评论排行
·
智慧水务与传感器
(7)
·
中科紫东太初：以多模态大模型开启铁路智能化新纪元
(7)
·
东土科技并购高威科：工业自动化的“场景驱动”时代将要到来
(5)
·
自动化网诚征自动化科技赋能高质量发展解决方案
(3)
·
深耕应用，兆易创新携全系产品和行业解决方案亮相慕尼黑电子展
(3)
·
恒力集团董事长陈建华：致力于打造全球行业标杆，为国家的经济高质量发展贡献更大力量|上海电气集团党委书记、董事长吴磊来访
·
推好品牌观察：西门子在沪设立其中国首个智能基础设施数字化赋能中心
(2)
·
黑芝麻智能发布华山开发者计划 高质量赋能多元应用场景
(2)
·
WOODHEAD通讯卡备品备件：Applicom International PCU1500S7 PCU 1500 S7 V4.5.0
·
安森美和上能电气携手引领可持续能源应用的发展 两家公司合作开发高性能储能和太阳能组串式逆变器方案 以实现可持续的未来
==
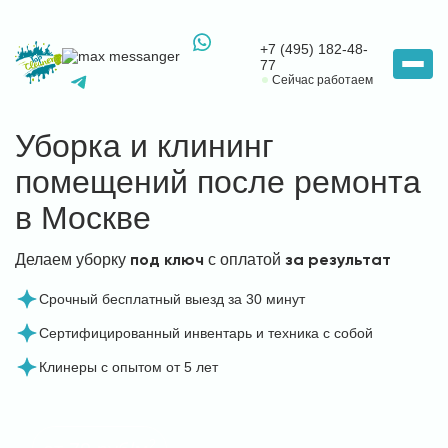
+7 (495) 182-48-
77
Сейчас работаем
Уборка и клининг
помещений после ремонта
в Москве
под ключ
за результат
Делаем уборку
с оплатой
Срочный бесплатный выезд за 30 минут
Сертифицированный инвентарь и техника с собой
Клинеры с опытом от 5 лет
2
* * *
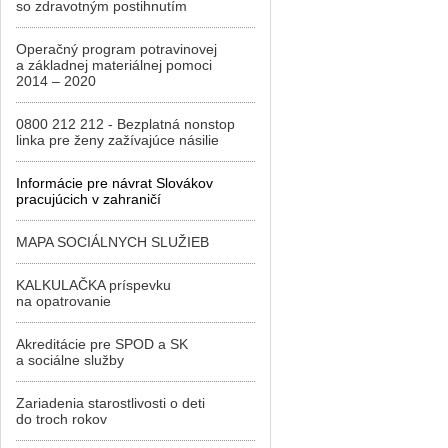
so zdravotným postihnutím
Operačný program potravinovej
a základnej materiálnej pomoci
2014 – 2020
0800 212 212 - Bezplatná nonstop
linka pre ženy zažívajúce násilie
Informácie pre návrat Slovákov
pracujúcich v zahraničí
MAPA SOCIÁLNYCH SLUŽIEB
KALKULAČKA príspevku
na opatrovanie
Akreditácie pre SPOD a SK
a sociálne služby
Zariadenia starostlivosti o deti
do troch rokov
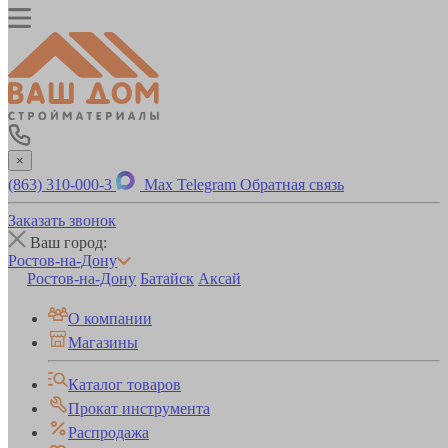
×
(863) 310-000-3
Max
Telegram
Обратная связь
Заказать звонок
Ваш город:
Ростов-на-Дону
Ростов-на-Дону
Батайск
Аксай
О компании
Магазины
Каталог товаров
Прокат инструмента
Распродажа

What you need to do –
Convert the part of the items that opens with the line containing "so zdravotným postihnutím" and closes with the line containing "do troch rokov" into a Markdown table with two columns, Row and Line. Number each line in Row, and skip any blank lines.

Output for this exercise –
| Row | Line |
|---|---|
| 1 | so zdravotným postihnutím |
| 2 | Operačný program potravinovej |
| 3 | a základnej materiálnej pomoci |
| 4 | 2014 – 2020 |
| 5 | 0800 212 212 - Bezplatná nonstop |
| 6 | linka pre ženy zažívajúce násilie |
| 7 | Informácie pre návrat Slovákov |
| 8 | pracujúcich v zahraničí |
| 9 | MAPA SOCIÁLNYCH SLUŽIEB |
| 10 | KALKULAČKA príspevku |
| 11 | na opatrovanie |
| 12 | Akreditácie pre SPOD a SK |
| 13 | a sociálne služby |
| 14 | Zariadenia starostlivosti o deti |
| 15 | do troch rokov |